Module Architecture

HPL Module Architecture

HPL1Architecture

The task handles for the operators are created through the API in the HPL module, and each operator interface has at least one hardware implementation, such that the fft operator can be executed on DSP hardware and the corresponding backend includes the DSP in the UCP. After the task handle has been created, you can be deploy the corresponding processing unit by specifying the backend, execution mode, and other parameters through the scheduling parameters. In the entire process from task creation to task committing and releasing, the UCP service layer provides interfaces and functional support for each step.

Operator Execution Process

The FFT_1D operator is used here as an example to show the actual calling method and flow of the operator, and the usage of other operators is basically the same as its flow.

HPL3Flow

Note

The dashed box indicates that the step is non-required, which can be omitted by reusing parameters, using default parameters, etc.

  1. Prepare the input and output data: that is applying memory for the data and constructing the associated description.
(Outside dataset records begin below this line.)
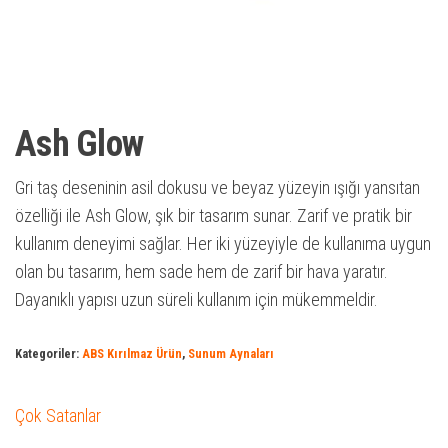
Ash Glow
Gri taş deseninin asil dokusu ve beyaz yüzeyin ışığı yansıtan
özelliği ile Ash Glow, şık bir tasarım sunar. Zarif ve pratik bir
kullanım deneyimi sağlar. Her iki yüzeyiyle de kullanıma uygun
olan bu tasarım, hem sade hem de zarif bir hava yaratır.
Dayanıklı yapısı uzun süreli kullanım için mükemmeldir.
Kategoriler:
ABS Kırılmaz Ürün
,
Sunum Aynaları
Çok Satanlar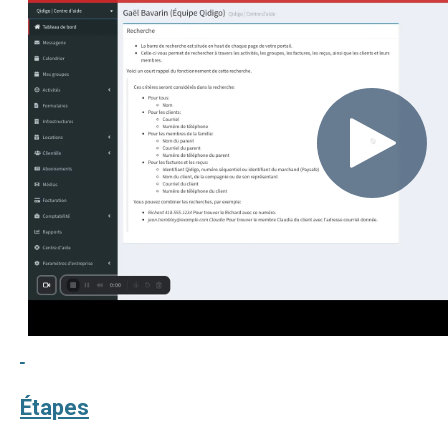
Étapes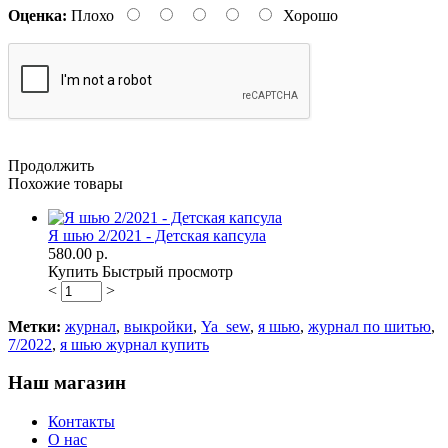
Оценка:
Плохо
Хорошо
Продолжить
Похожие товары
Я шью 2/2021 - Детская капсула
580.00 р.
Купить
Быстрый просмотр
<
>
Метки:
журнал
,
выкройки
,
Ya_sew
,
я шью
,
журнал по шитью
,
7/2022
,
я шью журнал купить
Наш магазин
Контакты
О нас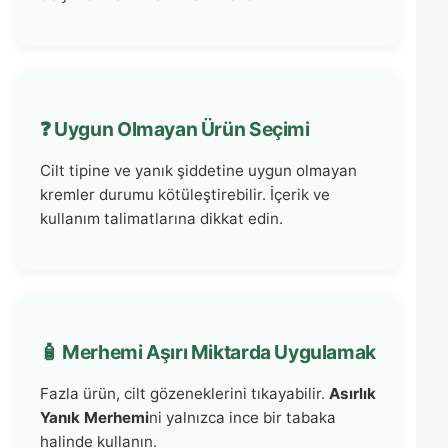
❓ Uygun Olmayan Ürün Seçimi
Cilt tipine ve yanık şiddetine uygun olmayan
kremler durumu kötüleştirebilir. İçerik ve
kullanım talimatlarına dikkat edin.
🧴 Merhemi Aşırı Miktarda Uygulamak
Fazla ürün, cilt gözeneklerini tıkayabilir.
Asırlık
Yanık Merhemi
ni yalnızca ince bir tabaka
halinde kullanın.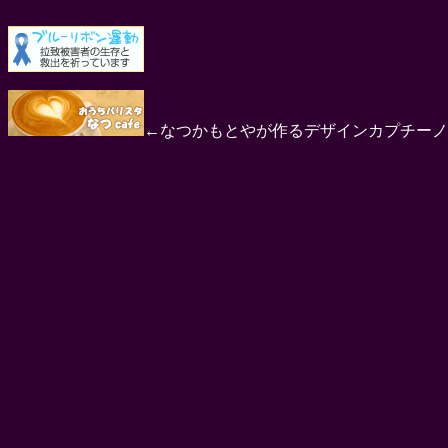
←なつかもとやが作るデザインカプチーノ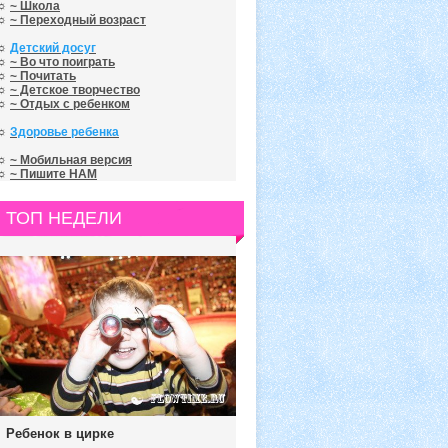
☼
~ Школа
☼
~ Переходный возраст
☼
Детский досуг
☼
~ Во что поиграть
☼
~ Почитать
☼
~ Детское творчество
☼
~ Отдых с ребенком
☼
Здоровье ребенка
☼
~ Мобильная версия
☼
~ Пишите НАМ
ТОП НЕДЕЛИ
Ребенок в цирке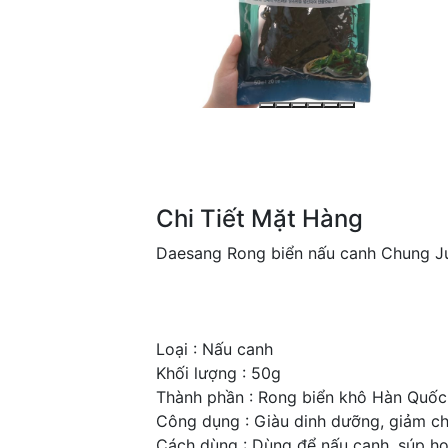
Chi Tiết Mặt Hàng
Daesang Rong biển nấu canh Chung J
Loại : Nấu canh
Khối lượng : 50g
Thành phần : Rong biển khô Hàn Quố
Công dụng : Giàu dinh dưỡng, giảm cho
Cách dùng : Dùng để nấu canh, súp h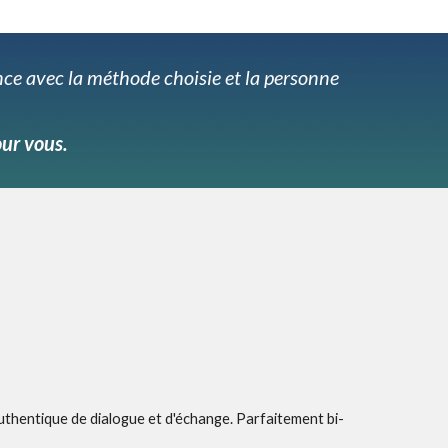
nce avec la méthode choisie et la personne
our vous.
uthentique de dialogue et d'échange. Parfaitement bi-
  2. Create an operator task: this step calls the operator task interface directly, while pass the parameters required for the execution of the operator, the UCP task handle will be output after the execution is completed.

  3. Commit task: commit operator tasks to different processing cores by passing in scheduling parameters, task committing supports specifying the backend, if you do not specify the backend, the system will automatically adapt.

  4. Specify the interface to wait for the end of the task: at the end of the task, the system will return different return values according to the execution status. At this point, you can view the results of the task execution based on the return value.

  5. Destroy the task: after the successful execution of the task, you need to destroy the task and free the applied memory.